───── Exercise materials

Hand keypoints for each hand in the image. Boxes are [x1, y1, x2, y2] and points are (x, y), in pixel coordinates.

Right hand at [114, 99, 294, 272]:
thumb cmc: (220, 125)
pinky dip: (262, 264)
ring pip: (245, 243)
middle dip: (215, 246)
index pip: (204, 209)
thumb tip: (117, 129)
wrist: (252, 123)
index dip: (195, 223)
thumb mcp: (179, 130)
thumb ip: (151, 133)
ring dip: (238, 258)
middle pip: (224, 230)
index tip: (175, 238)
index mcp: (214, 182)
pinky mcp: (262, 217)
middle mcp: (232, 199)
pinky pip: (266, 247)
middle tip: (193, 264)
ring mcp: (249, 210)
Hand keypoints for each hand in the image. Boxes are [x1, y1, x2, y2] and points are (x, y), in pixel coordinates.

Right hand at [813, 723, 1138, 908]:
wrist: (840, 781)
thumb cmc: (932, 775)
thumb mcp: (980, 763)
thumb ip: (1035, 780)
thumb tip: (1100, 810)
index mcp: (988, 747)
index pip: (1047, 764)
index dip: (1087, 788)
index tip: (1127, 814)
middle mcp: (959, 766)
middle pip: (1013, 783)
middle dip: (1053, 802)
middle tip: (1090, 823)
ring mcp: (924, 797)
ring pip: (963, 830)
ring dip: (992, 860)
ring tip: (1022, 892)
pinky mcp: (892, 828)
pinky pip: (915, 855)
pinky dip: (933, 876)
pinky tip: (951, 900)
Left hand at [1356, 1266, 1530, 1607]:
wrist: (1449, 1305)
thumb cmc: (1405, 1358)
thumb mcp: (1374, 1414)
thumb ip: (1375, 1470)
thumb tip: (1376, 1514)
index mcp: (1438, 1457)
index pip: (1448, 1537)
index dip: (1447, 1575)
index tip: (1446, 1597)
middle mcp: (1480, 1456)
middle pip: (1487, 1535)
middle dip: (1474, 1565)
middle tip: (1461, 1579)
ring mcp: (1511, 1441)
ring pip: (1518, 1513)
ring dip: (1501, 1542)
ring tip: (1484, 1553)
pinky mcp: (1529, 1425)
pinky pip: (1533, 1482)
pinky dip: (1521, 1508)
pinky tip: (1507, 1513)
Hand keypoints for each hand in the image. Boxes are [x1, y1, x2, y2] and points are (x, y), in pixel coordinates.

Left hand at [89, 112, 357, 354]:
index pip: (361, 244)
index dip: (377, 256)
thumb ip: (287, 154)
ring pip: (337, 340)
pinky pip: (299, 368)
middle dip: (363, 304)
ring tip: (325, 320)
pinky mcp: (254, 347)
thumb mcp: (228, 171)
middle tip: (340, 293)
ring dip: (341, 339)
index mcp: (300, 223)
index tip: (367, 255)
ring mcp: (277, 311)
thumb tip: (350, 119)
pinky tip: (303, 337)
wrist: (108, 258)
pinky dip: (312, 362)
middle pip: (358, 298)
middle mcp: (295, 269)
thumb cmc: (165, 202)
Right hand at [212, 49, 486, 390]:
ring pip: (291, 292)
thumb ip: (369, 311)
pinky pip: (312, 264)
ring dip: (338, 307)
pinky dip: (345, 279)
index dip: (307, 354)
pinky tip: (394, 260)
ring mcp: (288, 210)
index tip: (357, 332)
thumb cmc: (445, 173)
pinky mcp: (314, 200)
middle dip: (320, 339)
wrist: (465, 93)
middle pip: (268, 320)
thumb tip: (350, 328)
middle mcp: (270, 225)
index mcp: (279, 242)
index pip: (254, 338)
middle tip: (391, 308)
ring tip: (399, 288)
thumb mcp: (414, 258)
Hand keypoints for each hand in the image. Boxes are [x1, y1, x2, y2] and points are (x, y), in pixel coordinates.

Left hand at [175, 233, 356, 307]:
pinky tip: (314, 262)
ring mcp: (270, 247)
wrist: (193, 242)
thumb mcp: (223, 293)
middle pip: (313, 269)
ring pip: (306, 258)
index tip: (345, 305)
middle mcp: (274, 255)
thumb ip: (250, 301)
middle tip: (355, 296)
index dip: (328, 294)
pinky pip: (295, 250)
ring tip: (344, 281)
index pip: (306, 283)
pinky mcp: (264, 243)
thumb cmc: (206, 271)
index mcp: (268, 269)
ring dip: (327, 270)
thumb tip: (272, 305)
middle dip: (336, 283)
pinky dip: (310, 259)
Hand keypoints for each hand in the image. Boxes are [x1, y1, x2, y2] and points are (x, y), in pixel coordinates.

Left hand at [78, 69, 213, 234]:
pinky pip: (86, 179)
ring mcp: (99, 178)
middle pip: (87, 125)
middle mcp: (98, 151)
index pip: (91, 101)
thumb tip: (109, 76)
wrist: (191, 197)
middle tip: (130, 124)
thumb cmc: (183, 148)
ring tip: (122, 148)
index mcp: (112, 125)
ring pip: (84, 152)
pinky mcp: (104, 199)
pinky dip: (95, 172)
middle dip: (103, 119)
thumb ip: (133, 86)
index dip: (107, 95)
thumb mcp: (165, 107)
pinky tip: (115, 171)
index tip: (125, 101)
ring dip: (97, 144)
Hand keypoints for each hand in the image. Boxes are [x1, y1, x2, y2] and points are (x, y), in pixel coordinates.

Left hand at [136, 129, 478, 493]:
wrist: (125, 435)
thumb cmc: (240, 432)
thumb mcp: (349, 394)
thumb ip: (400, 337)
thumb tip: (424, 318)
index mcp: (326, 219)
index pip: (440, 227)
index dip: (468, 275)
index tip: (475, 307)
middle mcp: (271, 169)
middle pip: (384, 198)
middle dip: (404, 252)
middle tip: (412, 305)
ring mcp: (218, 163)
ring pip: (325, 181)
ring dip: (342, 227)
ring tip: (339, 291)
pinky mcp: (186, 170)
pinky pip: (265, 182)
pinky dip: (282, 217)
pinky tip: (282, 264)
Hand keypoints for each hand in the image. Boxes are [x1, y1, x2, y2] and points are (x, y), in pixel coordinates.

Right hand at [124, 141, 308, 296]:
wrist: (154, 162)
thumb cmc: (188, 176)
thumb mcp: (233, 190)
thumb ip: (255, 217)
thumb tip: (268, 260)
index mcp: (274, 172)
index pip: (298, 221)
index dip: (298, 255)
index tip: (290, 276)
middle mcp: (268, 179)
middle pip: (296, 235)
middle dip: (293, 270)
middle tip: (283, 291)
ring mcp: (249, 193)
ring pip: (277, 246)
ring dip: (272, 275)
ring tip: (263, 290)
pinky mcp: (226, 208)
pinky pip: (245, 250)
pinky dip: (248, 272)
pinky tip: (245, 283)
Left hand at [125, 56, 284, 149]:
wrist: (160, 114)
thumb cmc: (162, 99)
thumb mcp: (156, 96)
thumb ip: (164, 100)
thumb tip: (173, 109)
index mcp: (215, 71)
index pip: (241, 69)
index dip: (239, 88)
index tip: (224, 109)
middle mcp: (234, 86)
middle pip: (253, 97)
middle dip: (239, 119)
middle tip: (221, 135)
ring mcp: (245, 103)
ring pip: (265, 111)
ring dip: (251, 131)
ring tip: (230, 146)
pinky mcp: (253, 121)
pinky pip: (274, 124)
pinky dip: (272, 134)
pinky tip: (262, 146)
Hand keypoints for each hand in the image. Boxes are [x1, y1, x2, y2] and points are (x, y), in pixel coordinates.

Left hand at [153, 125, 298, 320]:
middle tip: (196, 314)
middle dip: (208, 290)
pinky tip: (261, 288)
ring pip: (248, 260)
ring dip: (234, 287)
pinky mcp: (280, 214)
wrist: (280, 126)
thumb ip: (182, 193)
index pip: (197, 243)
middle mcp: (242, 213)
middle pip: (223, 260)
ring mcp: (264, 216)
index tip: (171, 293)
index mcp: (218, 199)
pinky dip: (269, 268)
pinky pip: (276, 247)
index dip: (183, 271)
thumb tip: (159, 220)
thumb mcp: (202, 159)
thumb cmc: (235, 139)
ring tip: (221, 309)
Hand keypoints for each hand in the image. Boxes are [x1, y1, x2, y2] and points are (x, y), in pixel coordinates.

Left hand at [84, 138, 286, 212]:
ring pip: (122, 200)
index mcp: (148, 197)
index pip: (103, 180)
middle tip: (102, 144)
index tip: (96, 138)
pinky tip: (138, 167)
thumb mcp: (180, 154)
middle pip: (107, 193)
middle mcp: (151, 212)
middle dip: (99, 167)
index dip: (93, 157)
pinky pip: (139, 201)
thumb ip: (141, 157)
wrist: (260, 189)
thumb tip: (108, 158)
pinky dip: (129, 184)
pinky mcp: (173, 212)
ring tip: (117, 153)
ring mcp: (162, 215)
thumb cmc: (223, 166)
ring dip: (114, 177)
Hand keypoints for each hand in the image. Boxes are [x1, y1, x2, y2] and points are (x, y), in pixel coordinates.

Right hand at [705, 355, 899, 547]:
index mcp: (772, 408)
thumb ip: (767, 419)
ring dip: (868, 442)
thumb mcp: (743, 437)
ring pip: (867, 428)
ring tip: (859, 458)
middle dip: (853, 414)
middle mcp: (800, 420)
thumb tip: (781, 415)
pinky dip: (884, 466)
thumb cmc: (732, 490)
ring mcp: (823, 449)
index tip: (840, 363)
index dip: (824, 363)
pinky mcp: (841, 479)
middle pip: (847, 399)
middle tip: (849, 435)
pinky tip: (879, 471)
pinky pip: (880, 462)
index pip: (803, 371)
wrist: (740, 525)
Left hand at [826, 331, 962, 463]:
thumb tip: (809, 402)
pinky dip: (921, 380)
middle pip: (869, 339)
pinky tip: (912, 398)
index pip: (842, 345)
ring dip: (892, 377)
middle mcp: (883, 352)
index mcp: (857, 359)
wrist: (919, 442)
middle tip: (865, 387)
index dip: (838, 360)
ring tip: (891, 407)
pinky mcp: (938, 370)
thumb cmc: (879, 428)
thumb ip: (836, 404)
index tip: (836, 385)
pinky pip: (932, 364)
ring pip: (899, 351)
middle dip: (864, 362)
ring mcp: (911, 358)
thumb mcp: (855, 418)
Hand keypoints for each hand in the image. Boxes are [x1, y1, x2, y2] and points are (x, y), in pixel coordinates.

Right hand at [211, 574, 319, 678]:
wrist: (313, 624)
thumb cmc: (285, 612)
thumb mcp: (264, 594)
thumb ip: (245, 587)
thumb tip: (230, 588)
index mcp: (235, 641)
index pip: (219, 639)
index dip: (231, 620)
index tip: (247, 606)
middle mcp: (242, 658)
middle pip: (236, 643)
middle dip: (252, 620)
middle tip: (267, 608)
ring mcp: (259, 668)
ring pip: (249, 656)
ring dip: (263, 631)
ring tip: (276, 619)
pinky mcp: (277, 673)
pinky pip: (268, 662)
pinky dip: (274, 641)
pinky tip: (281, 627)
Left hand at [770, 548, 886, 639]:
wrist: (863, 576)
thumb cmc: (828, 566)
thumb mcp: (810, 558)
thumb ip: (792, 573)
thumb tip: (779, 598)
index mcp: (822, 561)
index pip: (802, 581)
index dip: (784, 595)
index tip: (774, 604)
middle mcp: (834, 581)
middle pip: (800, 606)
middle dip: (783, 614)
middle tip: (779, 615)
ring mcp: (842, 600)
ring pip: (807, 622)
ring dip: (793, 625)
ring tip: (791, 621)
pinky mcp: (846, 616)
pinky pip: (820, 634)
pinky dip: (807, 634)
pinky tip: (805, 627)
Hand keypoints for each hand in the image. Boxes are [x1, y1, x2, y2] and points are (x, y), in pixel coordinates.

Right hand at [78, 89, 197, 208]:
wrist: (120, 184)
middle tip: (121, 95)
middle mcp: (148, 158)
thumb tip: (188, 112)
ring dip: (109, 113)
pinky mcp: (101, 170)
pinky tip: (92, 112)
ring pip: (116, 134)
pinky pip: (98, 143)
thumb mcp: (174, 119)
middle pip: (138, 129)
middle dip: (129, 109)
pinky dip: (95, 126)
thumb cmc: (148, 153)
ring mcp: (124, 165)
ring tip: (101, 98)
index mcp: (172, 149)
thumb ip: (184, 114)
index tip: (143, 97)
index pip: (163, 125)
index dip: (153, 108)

──────────

• _Work to complete_
What you return must be an exact retyping of the lines above starting at the line with "pinky tip: (314, 262)" and ending at the line with "wrist: (191, 197)", and nothing besides.

• _Reply_
pinky tip: (314, 262)
ring mcp: (270, 247)
wrist: (193, 242)
thumb mcp: (223, 293)
middle pip: (313, 269)
ring pip: (306, 258)
index tip: (345, 305)
middle mcp: (274, 255)
thumb ip: (250, 301)
middle tip: (355, 296)
index dip: (328, 294)
pinky pip: (295, 250)
ring tip: (344, 281)
index pip: (306, 283)
pinky mcp: (264, 243)
thumb cmc: (206, 271)
index mcp: (268, 269)
ring dip: (327, 270)
thumb tip: (272, 305)
middle dip: (336, 283)
pinky dip: (310, 259)
Hand keypoints for each hand in the image. Boxes are [x1, y1, x2, y2] and points are (x, y), in pixel coordinates.

Left hand at [78, 69, 213, 234]:
pinky pip: (86, 179)
ring mcp: (99, 178)
middle pip: (87, 125)
middle mcp: (98, 151)
index pip: (91, 101)
thumb tip: (109, 76)
wrist: (191, 197)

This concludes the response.